BMW AG will extend its cost-cutting COMPETE program to its German supply base at the end of the summer, said Senior Purchasing Vice President Wilhelm Becker, and the targets will be aggressive.
'The goal is to get 20 percent cost reduction over two years,' Becker said, with a minimum 10 percent reduction.
The program is expected to help BMW slash in half the number of suppliers it now uses in Europe.
COMPETE stands for Continuous Management Program for Efficiency and Technical Excellence. Under the program, suppliers bring cost-reduction ideas to BMW, which helps implement them.
The program currently is focused on Britain and BMW's Rover Group subsidiary. COMPETE consists of a team of 50 purchasing and engineering people in Birmingham, England. Half the team currently comes from BMW and half from Rover.
As it spreads its mission into BMW's home base in Germany, the team hopes to begin showing results within two months. Becker said the group will evaluate new supplier ideas within 40 days.
FOCUS ON ROVER
'We have focused on Rover first because there is a lot to do at the moment to bring Rover suppliers to the world-class level we have at BMW,' he said. There should be no difference in quality, cost or logistics from the BMW suppliers, Becker said.
The aim is to bring BMW to a cost level comparable with mass producers in Europe. 'We are a long way from that,' Becker said.
The Rover side of the program, which was launched in mid-January, is going well, he said. BMW has been asking suppliers for help in reducing costs rather than requiring it.

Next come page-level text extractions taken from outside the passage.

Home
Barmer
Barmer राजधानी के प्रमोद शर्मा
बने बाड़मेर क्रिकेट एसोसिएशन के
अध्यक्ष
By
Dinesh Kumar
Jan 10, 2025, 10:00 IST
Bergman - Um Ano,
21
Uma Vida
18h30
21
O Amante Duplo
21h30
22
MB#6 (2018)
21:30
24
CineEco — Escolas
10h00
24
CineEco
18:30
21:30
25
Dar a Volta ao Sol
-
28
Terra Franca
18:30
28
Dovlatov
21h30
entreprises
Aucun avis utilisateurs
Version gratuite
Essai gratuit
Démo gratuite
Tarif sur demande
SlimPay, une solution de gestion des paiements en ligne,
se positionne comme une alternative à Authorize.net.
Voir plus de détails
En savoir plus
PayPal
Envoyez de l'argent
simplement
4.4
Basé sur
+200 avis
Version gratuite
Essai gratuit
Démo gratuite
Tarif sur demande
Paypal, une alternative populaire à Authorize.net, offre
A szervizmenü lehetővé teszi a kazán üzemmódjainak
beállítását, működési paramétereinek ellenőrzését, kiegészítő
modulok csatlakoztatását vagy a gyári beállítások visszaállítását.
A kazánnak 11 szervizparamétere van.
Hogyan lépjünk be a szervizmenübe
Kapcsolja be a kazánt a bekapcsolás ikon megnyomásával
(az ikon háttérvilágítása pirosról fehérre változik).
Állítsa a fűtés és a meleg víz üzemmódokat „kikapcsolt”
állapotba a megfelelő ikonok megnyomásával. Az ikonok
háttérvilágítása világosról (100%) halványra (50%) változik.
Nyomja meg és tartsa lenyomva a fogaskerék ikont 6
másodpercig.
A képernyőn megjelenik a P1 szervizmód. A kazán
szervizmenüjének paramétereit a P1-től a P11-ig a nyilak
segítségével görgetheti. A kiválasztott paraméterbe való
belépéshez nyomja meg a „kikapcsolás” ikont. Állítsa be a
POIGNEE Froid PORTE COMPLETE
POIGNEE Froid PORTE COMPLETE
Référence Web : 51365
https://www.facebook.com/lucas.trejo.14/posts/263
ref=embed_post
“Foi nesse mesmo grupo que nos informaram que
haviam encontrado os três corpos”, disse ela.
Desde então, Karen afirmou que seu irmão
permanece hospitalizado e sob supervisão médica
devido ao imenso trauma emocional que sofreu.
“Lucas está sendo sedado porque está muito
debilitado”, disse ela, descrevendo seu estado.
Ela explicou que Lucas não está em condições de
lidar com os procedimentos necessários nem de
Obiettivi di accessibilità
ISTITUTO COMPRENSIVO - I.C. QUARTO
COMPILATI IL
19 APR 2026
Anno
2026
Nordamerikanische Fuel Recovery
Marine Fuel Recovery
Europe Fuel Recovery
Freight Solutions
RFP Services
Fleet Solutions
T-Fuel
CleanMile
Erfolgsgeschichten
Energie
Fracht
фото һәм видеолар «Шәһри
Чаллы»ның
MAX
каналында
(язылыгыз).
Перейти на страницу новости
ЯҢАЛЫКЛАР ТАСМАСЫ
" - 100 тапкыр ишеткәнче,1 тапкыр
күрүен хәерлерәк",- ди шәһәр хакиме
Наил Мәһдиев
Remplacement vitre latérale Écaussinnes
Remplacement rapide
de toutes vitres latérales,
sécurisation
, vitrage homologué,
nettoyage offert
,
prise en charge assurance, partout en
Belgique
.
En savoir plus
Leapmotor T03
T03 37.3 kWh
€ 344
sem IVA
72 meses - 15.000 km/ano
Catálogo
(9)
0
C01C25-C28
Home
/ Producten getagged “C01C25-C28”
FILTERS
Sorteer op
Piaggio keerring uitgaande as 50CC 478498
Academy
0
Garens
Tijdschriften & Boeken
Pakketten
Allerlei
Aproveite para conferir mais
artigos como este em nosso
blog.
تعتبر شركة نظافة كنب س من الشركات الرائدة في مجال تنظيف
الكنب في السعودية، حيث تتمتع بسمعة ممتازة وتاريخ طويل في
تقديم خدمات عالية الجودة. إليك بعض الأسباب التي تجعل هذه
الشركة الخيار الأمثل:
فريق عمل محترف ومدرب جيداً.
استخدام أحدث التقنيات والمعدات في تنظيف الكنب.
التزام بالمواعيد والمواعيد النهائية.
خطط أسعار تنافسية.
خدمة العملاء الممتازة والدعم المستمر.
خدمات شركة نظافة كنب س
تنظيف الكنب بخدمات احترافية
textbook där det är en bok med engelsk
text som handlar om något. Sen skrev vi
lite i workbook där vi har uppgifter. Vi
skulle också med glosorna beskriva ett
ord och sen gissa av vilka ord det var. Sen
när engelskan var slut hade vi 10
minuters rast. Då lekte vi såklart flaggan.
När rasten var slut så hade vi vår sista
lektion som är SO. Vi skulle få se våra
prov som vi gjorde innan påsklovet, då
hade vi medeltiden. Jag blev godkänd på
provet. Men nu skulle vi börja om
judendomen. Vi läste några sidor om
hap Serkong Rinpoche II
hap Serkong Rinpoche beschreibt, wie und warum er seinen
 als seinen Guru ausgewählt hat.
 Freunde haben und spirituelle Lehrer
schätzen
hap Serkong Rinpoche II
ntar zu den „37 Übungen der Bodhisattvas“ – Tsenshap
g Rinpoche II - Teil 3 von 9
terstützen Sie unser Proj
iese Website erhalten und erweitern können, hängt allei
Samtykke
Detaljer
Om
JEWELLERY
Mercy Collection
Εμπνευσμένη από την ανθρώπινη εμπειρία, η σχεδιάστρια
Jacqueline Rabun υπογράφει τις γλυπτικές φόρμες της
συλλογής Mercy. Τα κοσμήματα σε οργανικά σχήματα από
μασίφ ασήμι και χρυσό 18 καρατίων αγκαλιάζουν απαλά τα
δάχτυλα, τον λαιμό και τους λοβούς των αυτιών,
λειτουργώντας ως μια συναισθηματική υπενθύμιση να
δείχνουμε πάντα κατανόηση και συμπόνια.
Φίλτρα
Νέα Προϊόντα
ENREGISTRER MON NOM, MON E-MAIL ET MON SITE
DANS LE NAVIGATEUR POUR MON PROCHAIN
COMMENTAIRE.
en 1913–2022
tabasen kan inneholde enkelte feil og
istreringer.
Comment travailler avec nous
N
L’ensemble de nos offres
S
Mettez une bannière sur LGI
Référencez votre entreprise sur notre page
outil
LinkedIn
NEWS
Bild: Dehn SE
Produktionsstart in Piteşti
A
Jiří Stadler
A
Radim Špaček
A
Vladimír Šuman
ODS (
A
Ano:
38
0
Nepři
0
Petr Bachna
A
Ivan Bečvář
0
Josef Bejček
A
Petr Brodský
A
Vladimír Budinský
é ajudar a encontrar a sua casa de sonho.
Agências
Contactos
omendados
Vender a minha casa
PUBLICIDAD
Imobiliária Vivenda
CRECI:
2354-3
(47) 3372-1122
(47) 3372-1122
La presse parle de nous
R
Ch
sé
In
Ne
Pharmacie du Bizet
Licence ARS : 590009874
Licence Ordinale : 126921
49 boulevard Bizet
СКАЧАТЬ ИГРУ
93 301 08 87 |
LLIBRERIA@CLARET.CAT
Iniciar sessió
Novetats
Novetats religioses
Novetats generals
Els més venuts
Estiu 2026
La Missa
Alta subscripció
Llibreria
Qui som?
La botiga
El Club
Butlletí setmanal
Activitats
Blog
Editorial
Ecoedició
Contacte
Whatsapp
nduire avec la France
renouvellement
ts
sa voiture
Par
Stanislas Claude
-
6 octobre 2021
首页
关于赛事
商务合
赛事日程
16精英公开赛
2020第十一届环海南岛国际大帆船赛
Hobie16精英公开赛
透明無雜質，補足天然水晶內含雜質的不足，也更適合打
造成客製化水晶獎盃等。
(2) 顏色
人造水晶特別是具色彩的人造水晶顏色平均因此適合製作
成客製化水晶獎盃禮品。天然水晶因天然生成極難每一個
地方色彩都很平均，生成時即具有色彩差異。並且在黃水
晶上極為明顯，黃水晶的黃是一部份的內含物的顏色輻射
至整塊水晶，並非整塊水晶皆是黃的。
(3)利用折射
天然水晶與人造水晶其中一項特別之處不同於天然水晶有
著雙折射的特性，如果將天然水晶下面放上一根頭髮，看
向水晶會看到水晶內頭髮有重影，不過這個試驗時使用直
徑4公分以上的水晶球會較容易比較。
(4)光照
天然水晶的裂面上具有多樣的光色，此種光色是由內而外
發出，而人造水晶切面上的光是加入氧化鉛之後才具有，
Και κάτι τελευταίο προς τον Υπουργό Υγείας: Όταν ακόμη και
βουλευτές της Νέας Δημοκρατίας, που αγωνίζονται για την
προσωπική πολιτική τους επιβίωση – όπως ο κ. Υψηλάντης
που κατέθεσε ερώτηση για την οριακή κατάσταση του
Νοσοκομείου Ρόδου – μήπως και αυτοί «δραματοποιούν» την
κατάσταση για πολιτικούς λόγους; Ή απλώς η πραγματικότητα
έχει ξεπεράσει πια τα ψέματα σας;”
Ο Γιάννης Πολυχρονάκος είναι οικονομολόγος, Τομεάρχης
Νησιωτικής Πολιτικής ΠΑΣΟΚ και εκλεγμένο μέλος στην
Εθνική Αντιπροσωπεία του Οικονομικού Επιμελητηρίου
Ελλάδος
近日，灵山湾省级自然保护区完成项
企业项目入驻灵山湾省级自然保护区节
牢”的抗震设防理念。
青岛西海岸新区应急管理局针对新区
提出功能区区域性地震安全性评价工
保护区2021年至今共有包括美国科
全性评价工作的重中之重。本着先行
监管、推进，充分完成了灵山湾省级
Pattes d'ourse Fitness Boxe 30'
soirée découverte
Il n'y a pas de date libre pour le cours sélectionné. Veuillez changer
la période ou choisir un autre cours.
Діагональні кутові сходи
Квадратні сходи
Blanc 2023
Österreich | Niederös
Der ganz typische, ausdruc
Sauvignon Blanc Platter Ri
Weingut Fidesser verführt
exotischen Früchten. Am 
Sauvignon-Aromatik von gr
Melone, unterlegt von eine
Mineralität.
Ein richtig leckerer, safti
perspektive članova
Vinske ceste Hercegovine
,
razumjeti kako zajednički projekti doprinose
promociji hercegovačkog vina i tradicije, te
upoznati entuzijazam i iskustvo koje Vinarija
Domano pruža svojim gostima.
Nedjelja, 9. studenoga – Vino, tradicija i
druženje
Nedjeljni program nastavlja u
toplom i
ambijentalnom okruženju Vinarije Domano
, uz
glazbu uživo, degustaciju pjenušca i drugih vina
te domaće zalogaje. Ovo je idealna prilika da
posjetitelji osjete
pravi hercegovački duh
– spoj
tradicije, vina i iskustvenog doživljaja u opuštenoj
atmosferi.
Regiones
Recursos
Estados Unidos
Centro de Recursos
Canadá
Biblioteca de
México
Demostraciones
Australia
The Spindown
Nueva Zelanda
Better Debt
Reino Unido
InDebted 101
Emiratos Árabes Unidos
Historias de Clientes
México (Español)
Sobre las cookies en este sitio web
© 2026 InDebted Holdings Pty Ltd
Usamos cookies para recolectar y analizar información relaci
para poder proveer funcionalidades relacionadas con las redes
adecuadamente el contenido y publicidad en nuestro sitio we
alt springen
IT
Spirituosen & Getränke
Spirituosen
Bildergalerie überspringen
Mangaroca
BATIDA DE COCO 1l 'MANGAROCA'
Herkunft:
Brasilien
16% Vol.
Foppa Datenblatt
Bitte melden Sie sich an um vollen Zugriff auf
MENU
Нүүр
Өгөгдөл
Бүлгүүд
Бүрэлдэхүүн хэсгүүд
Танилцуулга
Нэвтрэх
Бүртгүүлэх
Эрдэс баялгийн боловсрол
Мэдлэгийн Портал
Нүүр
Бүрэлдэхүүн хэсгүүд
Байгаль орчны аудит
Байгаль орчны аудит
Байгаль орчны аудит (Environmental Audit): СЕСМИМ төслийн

'A lot of U.K. suppliers have put in ideas,' Becker said. 'There is a lot of waste we can eliminate.'
The team is working on future models as well as the Rover 75, he said. New products are looked at to see what might be overengineered or fail to deliver value to the customer.
THE BAD NEWS
Becker said the Rover 75 failed to hit its cost targets. The problems were related partly to the high United Kingdom exchange rate. But another factor is that some suppliers in the United Kingdom are 10 to 15 percent less productive than suppliers in central Europe.
'Most of the suppliers use old production approaches,' the purchasing executive said. 'We need to show them what is done with leading-edge technology. It may require additional investment. If the supplier wants to remain a supplier with the BMW group, they have to invest.'
The other bad news is that BMW and Rover have too many suppliers, he said. There are more than 1,500 now. Becker said '600 to 800 would probably be the right number.'
In one case, BMW uses 18 suppliers for its locks. That number will drop to one in the next few years.
BMW merged the Rover and BMW purchasing teams at the start of 1999. Since 1997 BMW had operated coordinating committees between the two brands, but that complicated decision making, Becker said. The new structure will speed decision making and give suppliers clearer contact with the automaker.